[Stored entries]
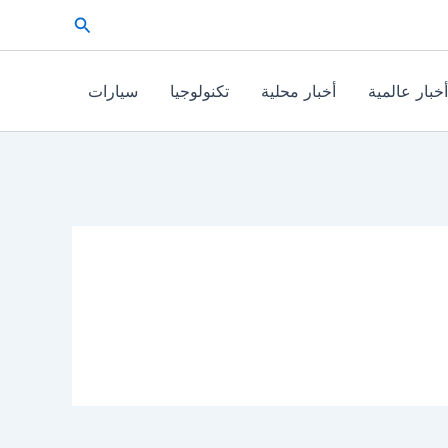
البحث
أخبار عالمية
أخبار محلية
تكنولوجيا
سيارات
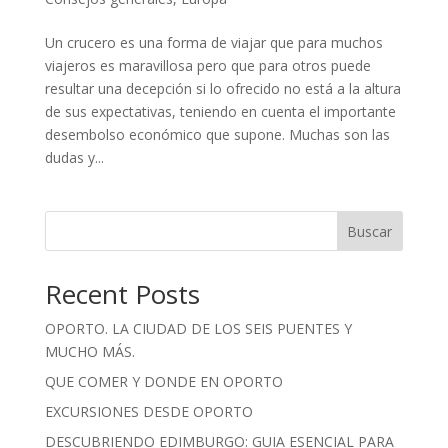
Un crucero es una forma de viajar que para muchos
viajeros es maravillosa pero que para otros puede
resultar una decepción si lo ofrecido no está a la altura
de sus expectativas, teniendo en cuenta el importante
desembolso económico que supone. Muchas son las
dudas y...
Buscar
Recent Posts
OPORTO. LA CIUDAD DE LOS SEIS PUENTES Y
MUCHO MÁS.
QUE COMER Y DONDE EN OPORTO
EXCURSIONES DESDE OPORTO
DESCUBRIENDO EDIMBURGO: GUIA ESENCIAL PARA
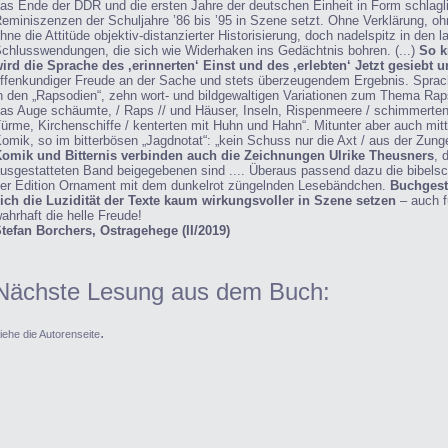
as Ende der DDR und die ersten Jahre der deutschen Einheit in Form schlagli
eminiszenzen der Schuljahre ’86 bis ’95 in Szene setzt. Ohne Verklärung, o
hne die Attitüde objektiv-distanzierter Historisierung, doch nadelspitz in den 
chlusswendungen, die sich wie Widerhaken ins Gedächtnis bohren. (...)
So k
ird die Sprache des ‚erinnerten‘ Einst und des ‚erlebten‘ Jetzt gesiebt u
ffenkundiger Freude an der Sache und stets überzeugendem Ergebnis. Sprac
n den „Rapsodien“, zehn wort- und bildgewaltigen Variationen zum Thema Rap
as Auge schäumte, / Raps // und Häuser, Inseln, Rispenmeere / schimmerten 
ürme, Kirchenschiffe / kenterten mit Huhn und Hahn“. Mitunter aber auch mitt
omik, so im bitterbösen „Jagdnotat“: „kein Schuss nur die Axt / aus der Zunge
omik und Bitternis verbinden auch die Zeichnungen Ulrike Theusners
, 
usgestatteten Band beigegebenen sind .... Überaus passend dazu die bibels
er Edition Ornament mit dem dunkelrot züngelnden Lesebändchen.
Buchgesta
ich die Luzidität der Texte kaum wirkungsvoller in Szene setzen
– auch fü
ahrhaft die helle Freude!
tefan Borchers, Ostragehege (II/2019)
Nächste Lesung aus dem Buch:
.
iehe die Autorenseite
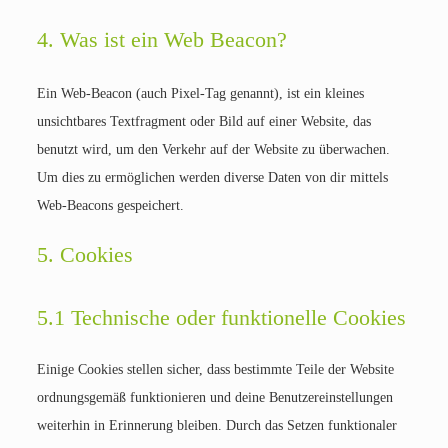
4. Was ist ein Web Beacon?
Ein Web-Beacon (auch Pixel-Tag genannt), ist ein kleines
unsichtbares Textfragment oder Bild auf einer Website, das
benutzt wird, um den Verkehr auf der Website zu überwachen.
Um dies zu ermöglichen werden diverse Daten von dir mittels
Web-Beacons gespeichert.
5. Cookies
5.1 Technische oder funktionelle Cookies
Einige Cookies stellen sicher, dass bestimmte Teile der Website
ordnungsgemäß funktionieren und deine Benutzereinstellungen
weiterhin in Erinnerung bleiben. Durch das Setzen funktionaler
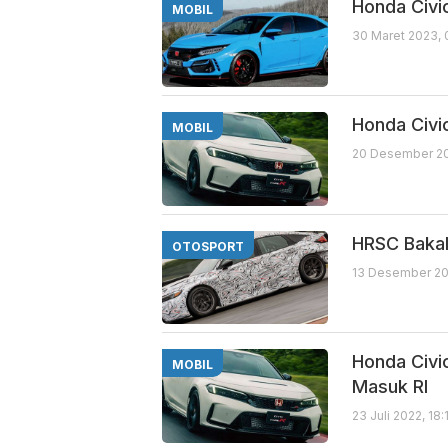
Honda Civi
MOBIL
30 Maret 2023,
Honda Civi
MOBIL
20 Desember 20
HRSC Bakal
OTOSPORT
13 Desember 20
Honda Civi
MOBIL
Masuk RI
23 Juli 2022, 18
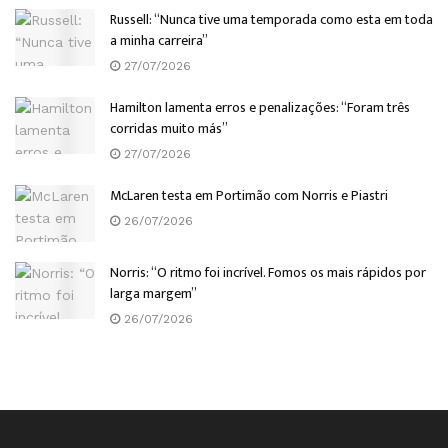
Russell: “Nunca tive uma temporada como esta em toda
a minha carreira”
27/07/2026
Hamilton lamenta erros e penalizações: “Foram três
corridas muito más”
27/07/2026
McLaren testa em Portimão com Norris e Piastri
26/07/2026
Norris: “O ritmo foi incrível. Fomos os mais rápidos por
larga margem”
26/07/2026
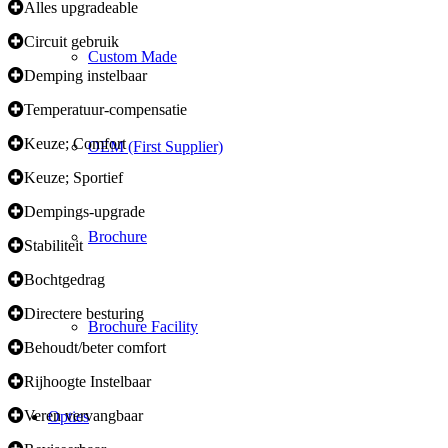
Alles upgradeable
Circuit gebruik
Custom Made
Demping instelbaar
Temperatuur-compensatie
Keuze; Comfort
OEM (First Supplier)
Keuze; Sportief
Dempings-upgrade
Brochure
Stabiliteit
Bochtgedrag
Directere besturing
Brochure Facility
Behoudt/beter comfort
Rijhoogte Instelbaar
Veren vervangbaar
Opties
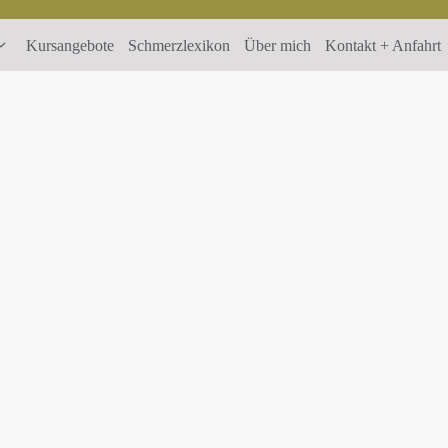
Kursangebote
Schmerzlexikon
Über mich
Kontakt + Anfahrt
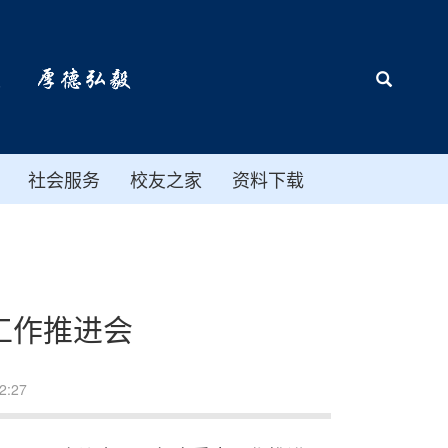
社会服务
校友之家
资料下载
工作推进会
:27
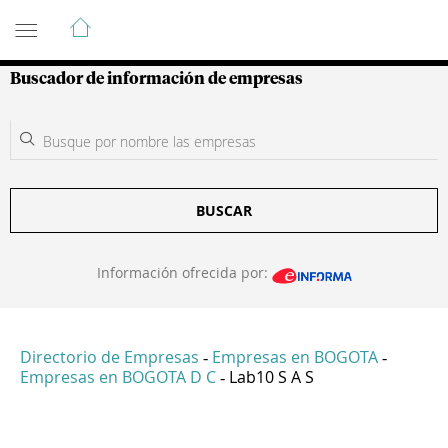
Guía de Empresas Colombianas
Buscador de información de empresas
BUSCAR
Información ofrecida por:
Directorio de Empresas
Empresas en BOGOTA
-
-
Empresas en BOGOTA D C
Lab10 S A S
-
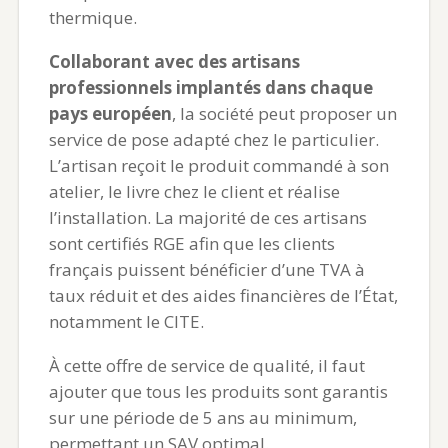
thermique.
Collaborant avec des artisans
professionnels implantés dans chaque
pays européen
, la société peut proposer un
service de pose adapté chez le particulier.
L’artisan reçoit le produit commandé à son
atelier, le livre chez le client et réalise
l’installation. La majorité de ces artisans
sont certifiés RGE afin que les clients
français puissent bénéficier d’une TVA à
taux réduit et des aides financières de l’État,
notamment le CITE.
À cette offre de service de qualité, il faut
ajouter que tous les produits sont garantis
sur une période de 5 ans au minimum,
permettant un SAV optimal.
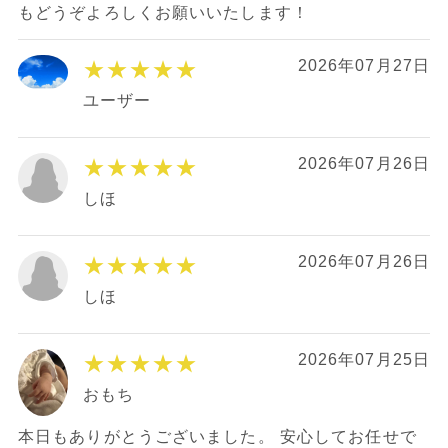
もどうぞよろしくお願いいたします！
★★★★★
2026年07月27日
ユーザー
★★★★★
2026年07月26日
しほ
★★★★★
2026年07月26日
しほ
★★★★★
2026年07月25日
おもち
本日もありがとうございました。 安心してお任せで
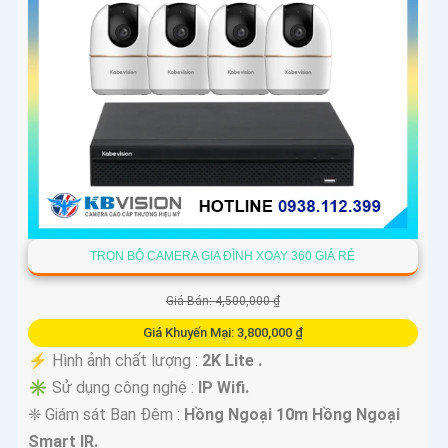
TRỌN BỘ CAMERA GIA ĐÌNH XOAY 360 GIÁ RẺ
Giá Bán: 4,500,000 ₫
Giá Khuyến Mại: 3,800,000 ₫
️⚡ Hình ảnh chất lượng :
2K Lite .
✳️ Sử dụng công nghệ :
IP Wifi.
❈ Giám sát Ban Đêm :
Hồng Ngoại 10m Hồng Ngoại
Smart IR.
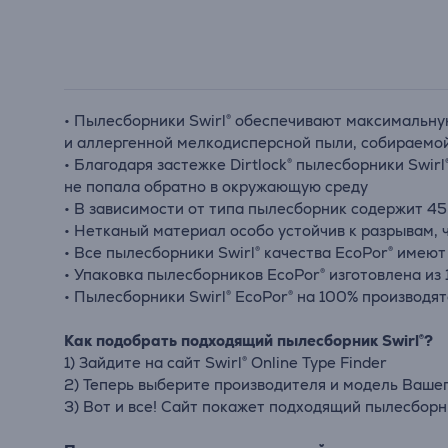
• Пылесборники Swirl® обеспечивают максимальную
и аллергенной мелкодисперсной пыли, собираемой
• Благодаря застежке Dirtlock® пылесборники Swir
не попала обратно в окружающую среду
• В зависимости от типа пылесборник содержит 4
• Нетканый материал особо устойчив к разрывам,
• Все пылесборники Swirl® качества EcoPor® имею
• Упаковка пылесборников EcoPor® изготовлена ​​и
• Пылесборники Swirl® EcoPor® на 100% производят
Как подобрать подходящий пылесборник Swirl®?
1) Зайдите на сайт Swirl® Online Type Finder
2) Теперь выберите производителя и модель Ваше
3) Вот и все! Сайт покажет подходящий пылесборни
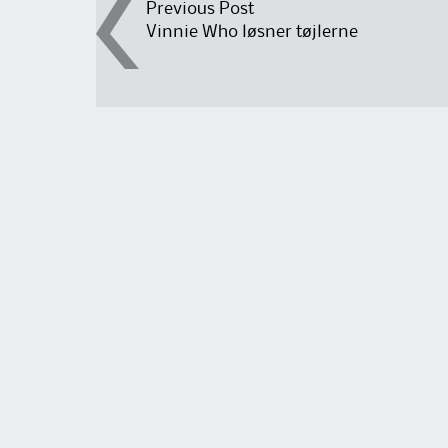
Post
Previous Post
Vinnie Who løsner tøjlerne
navigation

# Work to complete:
After locating "Buscador de información de empresas" and "taux réduit et" in the records above, return exactly the line holding each one and every line between them; leave out the pictures.

# Exercise result:
Buscador de información de empresas
BUSCAR
Información ofrecida por:
Directorio de Empresas
Empresas en BOGOTA
-
-
Empresas en BOGOTA D C
Lab10 S A S
-
thermique.
Collaborant avec des artisans
professionnels implantés dans chaque
pays européen
, la société peut proposer un
service de pose adapté chez le particulier.
L’artisan reçoit le produit commandé à son
atelier, le livre chez le client et réalise
l’installation. La majorité de ces artisans
sont certifiés RGE afin que les clients
français puissent bénéficier d’une TVA à
taux réduit et des aides financières de l’État,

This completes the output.